3. Create a recruitment calendar

You can build an entire recruitment calendar for the year. This could include the positions you’ll need to hire per quarter, total headcount for each department, and a hiring timeline for when each round of hiring will begin. An example you can see below

Source: https://harver.com/blog/recruitment-plan/

4. Identify the tools and software that you will need

You need to identify the tools you’ll need to execute the recruitment plan. Some of the most critical solutions for your recruitment tools are an applicant tracking system (ATS) that can help with various online job boards, pre-employment assessment, and screening, etc.

These tools will help the team to organize and streamline the company’s hiring efforts, automating time-consuming tasks, and improving the candidate screening process. You should invest in the tools that are needed to get the job done, but also make sure that everyone involved has access to the tools and is trained to use them.

5. Deciding the type of candidates that should be targeted

What type of characteristics make up your target team? It might be education, work experience, geographic location, or some other attribute. Picking out several characteristics like this can help you to narrow down your search pool and have a better idea of where to look.

For example, seasoned professionals are likely to frequent LinkedIn and keep an up-to-date profile rather than those who aren’t professionals.

6. Build a Recruitment Budget

The recruitment budget is an overall estimate of costs that will be incurred during the hiring activities throughout the year. Whether it is direct expenditure on various channels such as recruitment marketing, job boards, and staffing agencies or other unplanned recruiting costs that pile up through the process, planning the recruitment budget requires a correct understanding of the hiring requirements and overall recruitment plan of the company.

7. Meeting and evaluating the candidates

This is the main step and also, the main reason why a recruitment plan is being implemented, to interview and hire candidates. A job interview is a must for any position, but job interviews can be conducted in a variety of ways.

Some companies prefer a series of interviews so that they can narrow down candidates. Others conduct only one interview but ask the candidates to take a short assessment that tests their skills or knowledge in a certain area.

8. Conduct background and reference checks

Once you’ve selected a candidate, a background check will be needed. This may not always be necessary, depending on company policies and the role you, as a recruiter, are hiring for. Determine whether background checks will be needed early on or later when the candidate is settled as an employee, as this will help to avoid potential process delays down the road.

9. Define what happens after the job is accepted

The best recruitment plans don’t stop with the offer letter or an appointment letter. As you are nearly at the end of developing the plan, define what will happen after the job is accepted.

Who will be in charge of the preboarding? How will the onboarding take place? By answering these simple questions in advance and having a plan in place, the recruiter can make seamless transitions of an applicant from a candidate to an employee.

10. Optimizing your recruitment plan

Source: https://devskiller.com/recruitment-plan/

Lastly, you should leverage new hire feedback and analytics to direct your recruitment plan and optimize it accordingly.
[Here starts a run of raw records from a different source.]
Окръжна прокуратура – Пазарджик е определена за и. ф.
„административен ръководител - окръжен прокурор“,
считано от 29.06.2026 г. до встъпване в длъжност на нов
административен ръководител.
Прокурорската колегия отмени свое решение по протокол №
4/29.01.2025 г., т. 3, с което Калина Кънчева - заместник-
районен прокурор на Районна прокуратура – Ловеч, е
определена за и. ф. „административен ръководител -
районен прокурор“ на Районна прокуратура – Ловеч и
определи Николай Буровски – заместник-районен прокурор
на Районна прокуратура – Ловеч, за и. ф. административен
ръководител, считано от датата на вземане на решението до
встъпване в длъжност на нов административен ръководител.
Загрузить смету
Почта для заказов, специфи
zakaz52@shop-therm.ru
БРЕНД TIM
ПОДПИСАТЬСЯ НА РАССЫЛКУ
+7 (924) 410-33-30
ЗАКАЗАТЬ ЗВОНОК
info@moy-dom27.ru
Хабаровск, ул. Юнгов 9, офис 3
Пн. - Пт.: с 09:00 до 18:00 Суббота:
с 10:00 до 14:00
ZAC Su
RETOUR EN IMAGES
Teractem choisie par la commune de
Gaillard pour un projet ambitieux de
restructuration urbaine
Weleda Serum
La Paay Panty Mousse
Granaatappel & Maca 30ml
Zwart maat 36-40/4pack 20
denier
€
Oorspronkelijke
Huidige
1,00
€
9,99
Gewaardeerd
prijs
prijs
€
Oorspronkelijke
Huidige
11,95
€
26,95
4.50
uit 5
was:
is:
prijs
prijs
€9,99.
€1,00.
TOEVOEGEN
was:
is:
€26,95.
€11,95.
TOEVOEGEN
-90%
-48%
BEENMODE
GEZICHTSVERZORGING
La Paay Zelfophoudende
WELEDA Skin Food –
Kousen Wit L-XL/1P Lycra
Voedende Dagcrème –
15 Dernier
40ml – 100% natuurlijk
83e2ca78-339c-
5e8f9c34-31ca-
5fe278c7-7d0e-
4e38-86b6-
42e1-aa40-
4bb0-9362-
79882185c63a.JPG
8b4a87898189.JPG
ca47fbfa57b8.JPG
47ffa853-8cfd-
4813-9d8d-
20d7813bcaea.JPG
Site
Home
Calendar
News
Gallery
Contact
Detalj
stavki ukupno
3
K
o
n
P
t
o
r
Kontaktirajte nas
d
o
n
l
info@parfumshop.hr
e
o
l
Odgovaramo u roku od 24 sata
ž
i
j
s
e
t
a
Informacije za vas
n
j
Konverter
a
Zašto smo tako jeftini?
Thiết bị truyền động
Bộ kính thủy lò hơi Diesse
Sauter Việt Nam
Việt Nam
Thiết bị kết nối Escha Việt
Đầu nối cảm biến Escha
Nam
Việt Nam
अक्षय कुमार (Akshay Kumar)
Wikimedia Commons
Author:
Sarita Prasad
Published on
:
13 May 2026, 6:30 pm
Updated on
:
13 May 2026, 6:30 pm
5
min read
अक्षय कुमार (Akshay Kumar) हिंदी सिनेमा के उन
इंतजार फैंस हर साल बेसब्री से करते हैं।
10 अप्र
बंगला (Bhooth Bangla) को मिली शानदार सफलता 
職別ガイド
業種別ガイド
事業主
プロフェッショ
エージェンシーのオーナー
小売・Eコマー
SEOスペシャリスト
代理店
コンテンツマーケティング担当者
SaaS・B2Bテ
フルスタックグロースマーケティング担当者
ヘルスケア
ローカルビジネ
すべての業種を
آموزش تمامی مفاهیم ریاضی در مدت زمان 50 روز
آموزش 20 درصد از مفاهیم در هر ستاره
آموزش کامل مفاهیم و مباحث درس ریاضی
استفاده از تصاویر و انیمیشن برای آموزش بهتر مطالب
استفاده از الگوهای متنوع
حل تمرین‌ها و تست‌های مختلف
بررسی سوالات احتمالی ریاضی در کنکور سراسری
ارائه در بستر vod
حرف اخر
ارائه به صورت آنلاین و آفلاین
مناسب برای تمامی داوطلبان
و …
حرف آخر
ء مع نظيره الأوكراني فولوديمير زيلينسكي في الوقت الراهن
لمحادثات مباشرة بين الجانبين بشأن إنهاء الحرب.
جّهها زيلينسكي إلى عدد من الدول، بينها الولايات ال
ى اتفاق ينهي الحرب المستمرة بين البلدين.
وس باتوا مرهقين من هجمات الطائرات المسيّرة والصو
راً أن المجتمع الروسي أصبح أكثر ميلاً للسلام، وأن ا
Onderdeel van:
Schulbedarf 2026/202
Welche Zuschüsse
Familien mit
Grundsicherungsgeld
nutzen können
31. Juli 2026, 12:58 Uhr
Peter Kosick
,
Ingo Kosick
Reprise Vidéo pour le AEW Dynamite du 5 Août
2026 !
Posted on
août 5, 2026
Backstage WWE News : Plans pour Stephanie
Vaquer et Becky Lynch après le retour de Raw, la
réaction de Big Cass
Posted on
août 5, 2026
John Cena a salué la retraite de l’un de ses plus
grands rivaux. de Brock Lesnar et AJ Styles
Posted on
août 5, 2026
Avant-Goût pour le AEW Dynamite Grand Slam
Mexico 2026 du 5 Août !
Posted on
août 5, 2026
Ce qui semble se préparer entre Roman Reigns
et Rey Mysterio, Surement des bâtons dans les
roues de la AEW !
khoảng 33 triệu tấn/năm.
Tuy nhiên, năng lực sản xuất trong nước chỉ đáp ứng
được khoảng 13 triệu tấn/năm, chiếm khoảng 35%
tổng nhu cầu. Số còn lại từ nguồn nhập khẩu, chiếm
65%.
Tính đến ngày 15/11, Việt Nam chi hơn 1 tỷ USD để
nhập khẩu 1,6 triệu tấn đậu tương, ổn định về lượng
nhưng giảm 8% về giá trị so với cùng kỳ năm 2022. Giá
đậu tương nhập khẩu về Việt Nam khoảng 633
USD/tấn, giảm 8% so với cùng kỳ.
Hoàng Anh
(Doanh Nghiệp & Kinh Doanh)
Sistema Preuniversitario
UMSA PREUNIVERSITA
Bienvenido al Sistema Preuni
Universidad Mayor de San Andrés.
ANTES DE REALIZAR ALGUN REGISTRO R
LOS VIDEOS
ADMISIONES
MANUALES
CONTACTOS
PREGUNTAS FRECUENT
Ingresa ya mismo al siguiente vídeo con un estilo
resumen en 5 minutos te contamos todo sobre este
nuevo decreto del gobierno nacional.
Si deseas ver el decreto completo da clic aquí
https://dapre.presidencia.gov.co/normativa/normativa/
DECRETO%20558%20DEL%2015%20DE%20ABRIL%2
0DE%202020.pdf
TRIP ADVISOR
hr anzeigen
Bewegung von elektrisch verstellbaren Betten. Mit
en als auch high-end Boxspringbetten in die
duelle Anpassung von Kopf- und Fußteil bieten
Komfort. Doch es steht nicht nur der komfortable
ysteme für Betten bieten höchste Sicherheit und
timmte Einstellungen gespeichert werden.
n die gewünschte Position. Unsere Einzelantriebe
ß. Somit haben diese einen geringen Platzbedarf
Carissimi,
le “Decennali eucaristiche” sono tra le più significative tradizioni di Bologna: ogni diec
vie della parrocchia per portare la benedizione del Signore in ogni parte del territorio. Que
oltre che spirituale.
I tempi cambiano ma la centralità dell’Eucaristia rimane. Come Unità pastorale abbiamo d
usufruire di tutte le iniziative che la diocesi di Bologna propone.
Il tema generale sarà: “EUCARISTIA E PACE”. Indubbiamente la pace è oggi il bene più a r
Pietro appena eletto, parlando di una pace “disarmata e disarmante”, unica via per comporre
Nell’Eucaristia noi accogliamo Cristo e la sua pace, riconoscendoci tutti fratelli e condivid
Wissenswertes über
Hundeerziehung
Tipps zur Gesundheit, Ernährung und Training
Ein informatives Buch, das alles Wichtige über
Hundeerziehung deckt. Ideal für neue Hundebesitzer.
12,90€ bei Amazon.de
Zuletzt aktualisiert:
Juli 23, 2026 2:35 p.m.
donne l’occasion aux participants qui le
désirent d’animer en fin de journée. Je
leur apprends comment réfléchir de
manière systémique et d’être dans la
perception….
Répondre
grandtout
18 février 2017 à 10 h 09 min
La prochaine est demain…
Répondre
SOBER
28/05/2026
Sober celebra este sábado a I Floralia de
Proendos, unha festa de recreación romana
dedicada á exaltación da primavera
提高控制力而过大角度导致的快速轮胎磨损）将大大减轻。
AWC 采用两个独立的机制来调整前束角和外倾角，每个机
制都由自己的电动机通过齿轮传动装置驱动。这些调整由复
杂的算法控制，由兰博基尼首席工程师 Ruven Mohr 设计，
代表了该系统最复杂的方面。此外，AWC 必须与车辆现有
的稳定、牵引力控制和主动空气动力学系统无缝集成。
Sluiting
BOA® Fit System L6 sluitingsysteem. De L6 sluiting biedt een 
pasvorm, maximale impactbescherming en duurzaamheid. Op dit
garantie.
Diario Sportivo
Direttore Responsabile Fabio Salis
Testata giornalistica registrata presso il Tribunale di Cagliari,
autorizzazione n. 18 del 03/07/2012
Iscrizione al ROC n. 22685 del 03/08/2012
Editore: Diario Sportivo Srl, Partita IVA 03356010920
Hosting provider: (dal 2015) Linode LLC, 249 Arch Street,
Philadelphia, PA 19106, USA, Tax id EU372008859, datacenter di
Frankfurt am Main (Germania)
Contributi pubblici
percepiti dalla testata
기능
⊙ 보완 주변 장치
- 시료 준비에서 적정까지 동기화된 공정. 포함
You can also make good use of your recruitment analytics.

Review main recruitment metrics like time to hire, quality of hire, early turnover rates, and cost per hire. Then find out the ways how you can improve your recruitment process based on those insights. The recruiting industry is always evolving, your recruitment plan should also develop over time.

To wrap it up

A recruitment plan can solve many of the problems that many recruiters currently face but it is complex to develop one. However, it plays a big role in avoiding many common problems and streamlining the recruitment process. It does make the common facets of the hiring process more uniform. You need to tweak the process for each position at every stage. A recruitment plan empowers recruiters to rethink the way they can hire and do so in an efficient manner.